Sweden seeks to cut crime with shared DNA

Sweden seeks to cut crime with shared DNA
The Swedish government has proposed new legislation that would enable the country’s law enforcement agencies to sift through the DNA registers, fingerprint archives and vehicle databases of several other European countries.

The proposed new rules would similarly give those countries access to Swedish registers.

“I am convinced that the new rules will contribute to the police being able to solve more crimes,” said justice minister Beatrice Ask in a statement.

If the Swedish police find a match in the shared database, they can then ask the relevant country to divulge the identity of the person behind the DNA or fingerprints.

European countries already exchange DNA and fingerprint profiles, but the so-called Prüm Convention on which the government is basing its proposal has created provisions allowing countries to automate the process.

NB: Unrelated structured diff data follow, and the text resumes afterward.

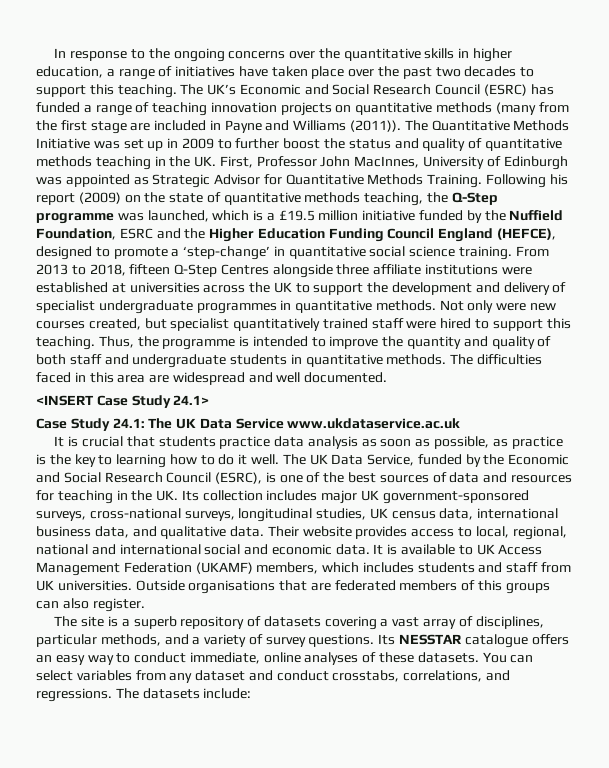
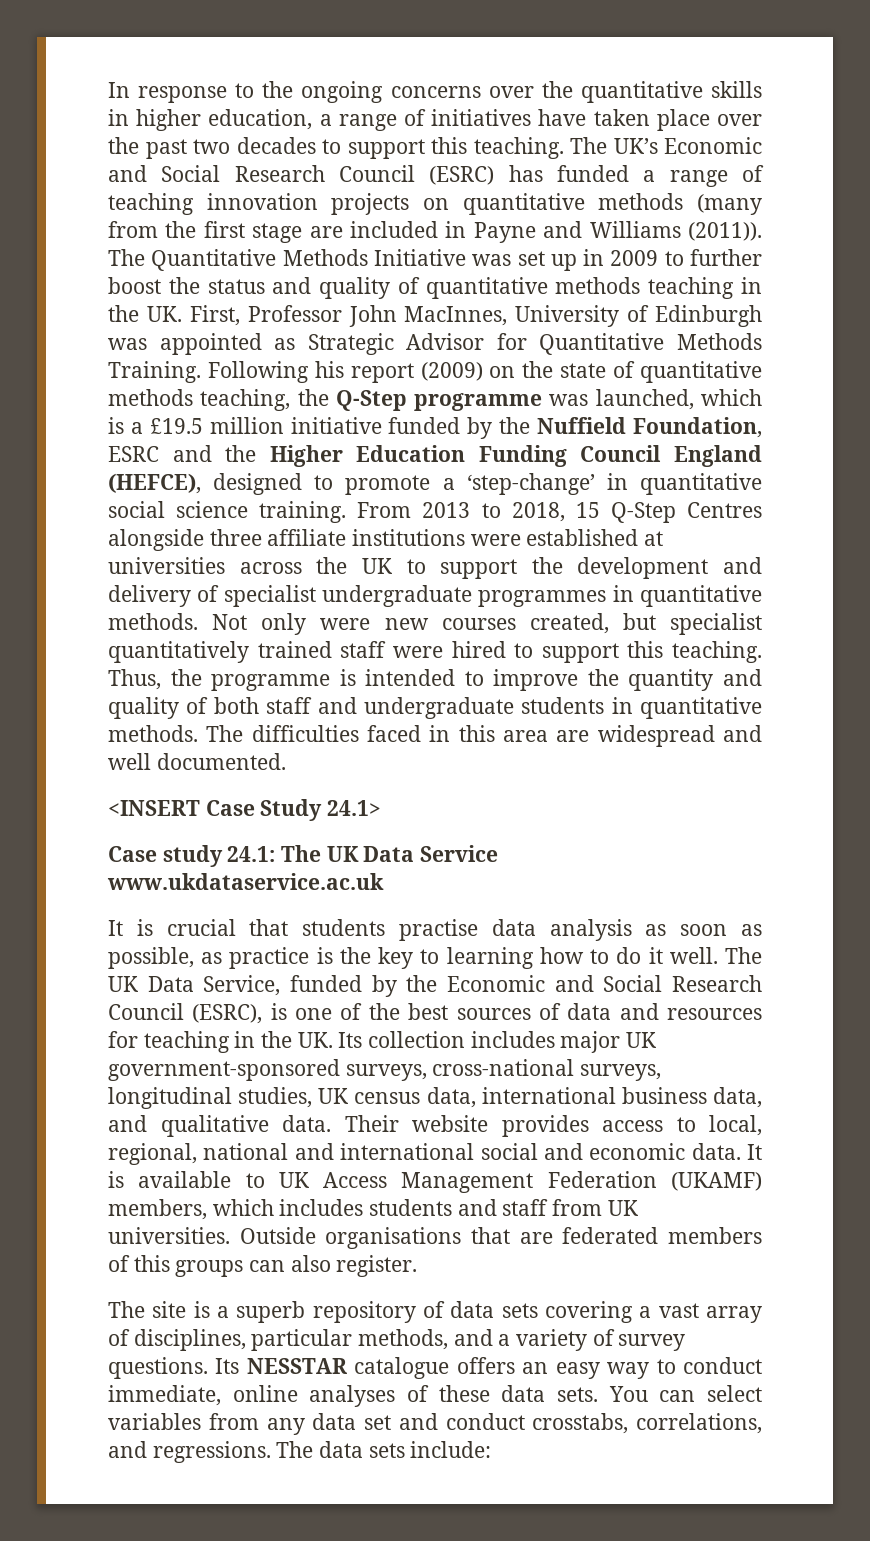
[129,264,171,275] fifteen -> [575,502,600,518] 15
[70,418,110,431] Study -> [162,845,223,867] study
[219,436,271,449] practice -> [398,919,478,941] practise
[263,616,321,627] datasets -> [450,1301,538,1318] data sets
[417,652,479,663] datasets. -> [501,1385,599,1402] data sets.
[195,670,246,681] dataset -> [312,1413,391,1430] data set
[142,688,200,699] datasets -> [319,1441,405,1458] data sets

This means domestic police forces can look through other countries’ registers when seeking matches for evidence found at a crime scene. Under current laws, Sweden must turn to each individual country to request a database search.

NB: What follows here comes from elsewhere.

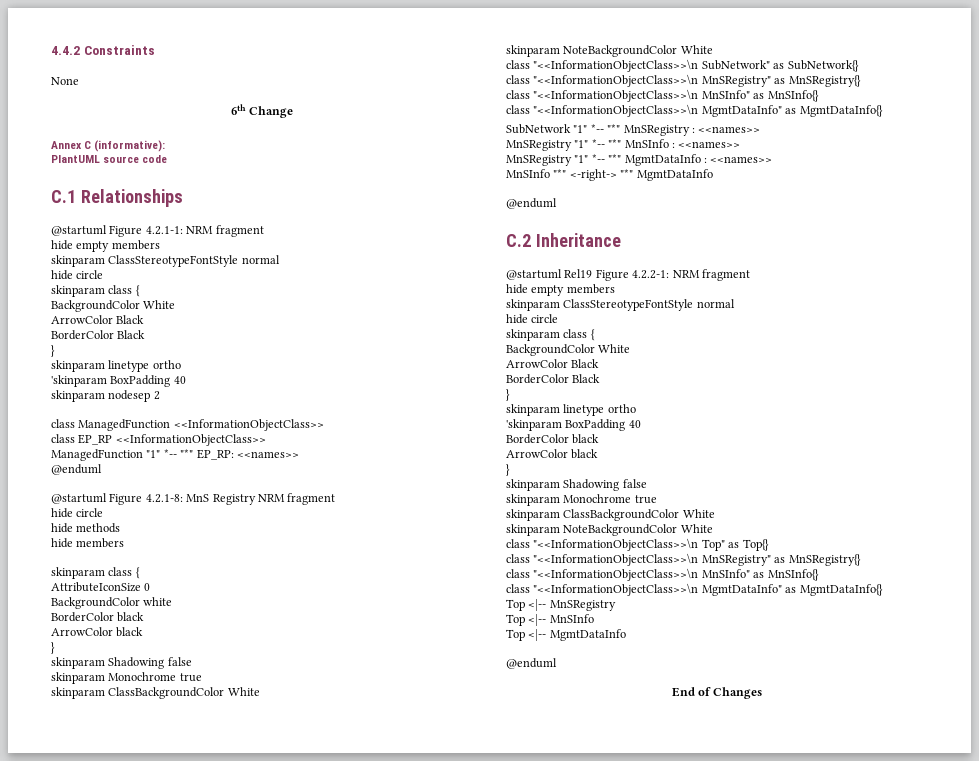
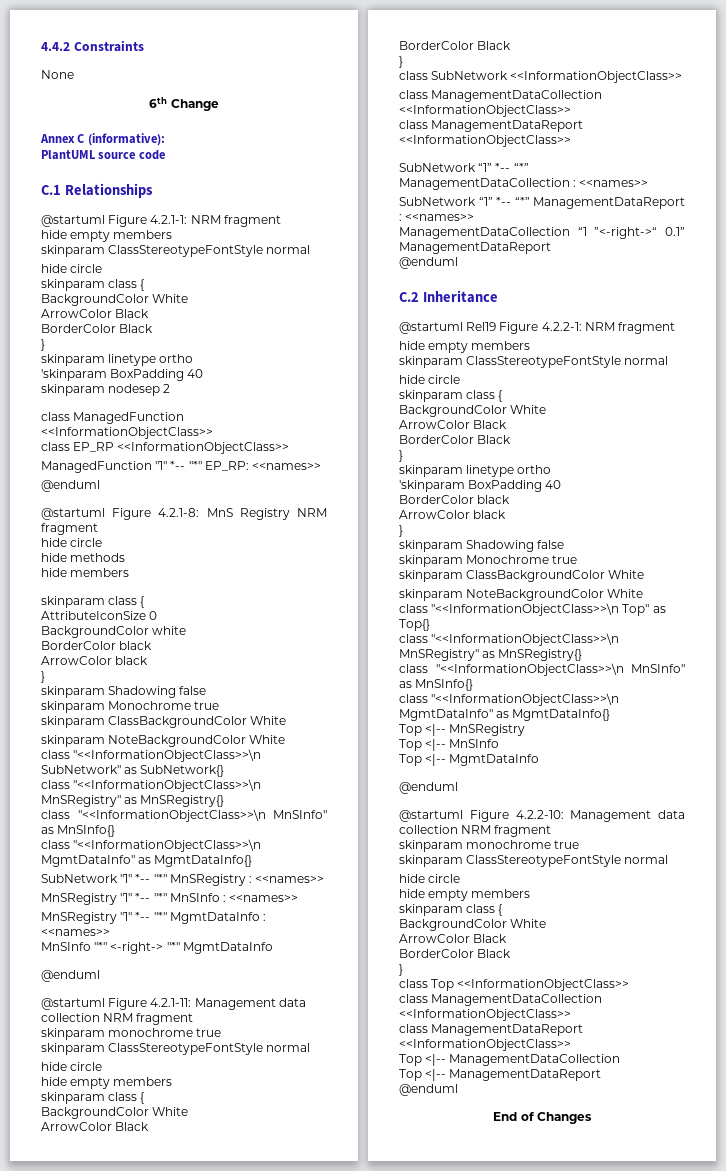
(557, 203) none -> [41,998,306,1010] [41,1013,194,1025] [41,1028,222,1040] [41,1043,311,1055] [41,1062,103,1071] [41,1077,173,1089] [41,1092,145,1104] [41,1107,189,1119] [41,1122,150,1131] [399,41,512,50] [399,56,403,68] [399,71,683,83] [399,90,603,102] [399,105,571,117] [399,120,584,132] [399,135,571,147] [399,163,529,172] [399,178,649,190] [399,197,685,209] [399,214,475,221] [399,227,685,239] [399,242,551,254] [399,257,458,269] // @startuml Figure 4.2.1-11: Management data collection NRM fragment // skinparam monochrome true // skinparam ClassStereotypeFontStyle normal // hide circle // hide empty members // skinparam class { // BackgroundColor White // ArrowColor Black // BorderColor Black // } // class SubNetwork <<InformationObjectClass>> // class ManagementDataCollection <<InformationObjectClass>> // class ManagementDataReport <<InformationObjectClass>> // SubNetwork “1” *-- “*” ManagementDataCollection : <<names>> // SubNetwork “1” *-- “*” ManagementDataReport : <<names>> // ManagementDataCollection “1 ”<-right->“ 0.1” ManagementDataReport // @enduml
(557, 663) none -> [399,810,685,822] [399,825,552,837] [399,840,580,852] [399,855,669,867] [399,874,461,883] [399,889,531,901] [399,904,503,916] [399,919,547,931] [399,934,508,943] [399,949,512,958] [399,964,403,976] [399,979,630,991] [399,994,603,1006] [399,1009,571,1021] [399,1024,584,1036] [399,1039,571,1051] [399,1054,621,1066] [399,1069,602,1081] [399,1084,458,1096] // @startuml Figure 4.2.2-10: Management data collection NRM fragment // skinparam monochrome true // skinparam ClassStereotypeFontStyle normal // hide circle // hide empty members // skinparam class { // BackgroundColor White // ArrowColor Black // BorderColor Black // } // class Top <<InformationObjectClass>> // class ManagementDataCollection <<InformationObjectClass>> // class ManagementDataReport <<InformationObjectClass>> // Top <|-- ManagementDataCollection // Top <|-- ManagementDataReport // @enduml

The Prüm Convention, named after a German town, is a treaty with the stated aim of combating cross-border crime, terrorism and illegal migration. It was signed in 2005 by Germany, France, Spain, Netherlands, Belgium, Austria, and Luxembourg. Six more countries have since signed up to the treaty. These are Norway, Finland, Estonia, Slovenia, Hungary, and Romania.

If approved by Sweden’s parliament, the government wants the new rules to come into force on August 1st, 2011.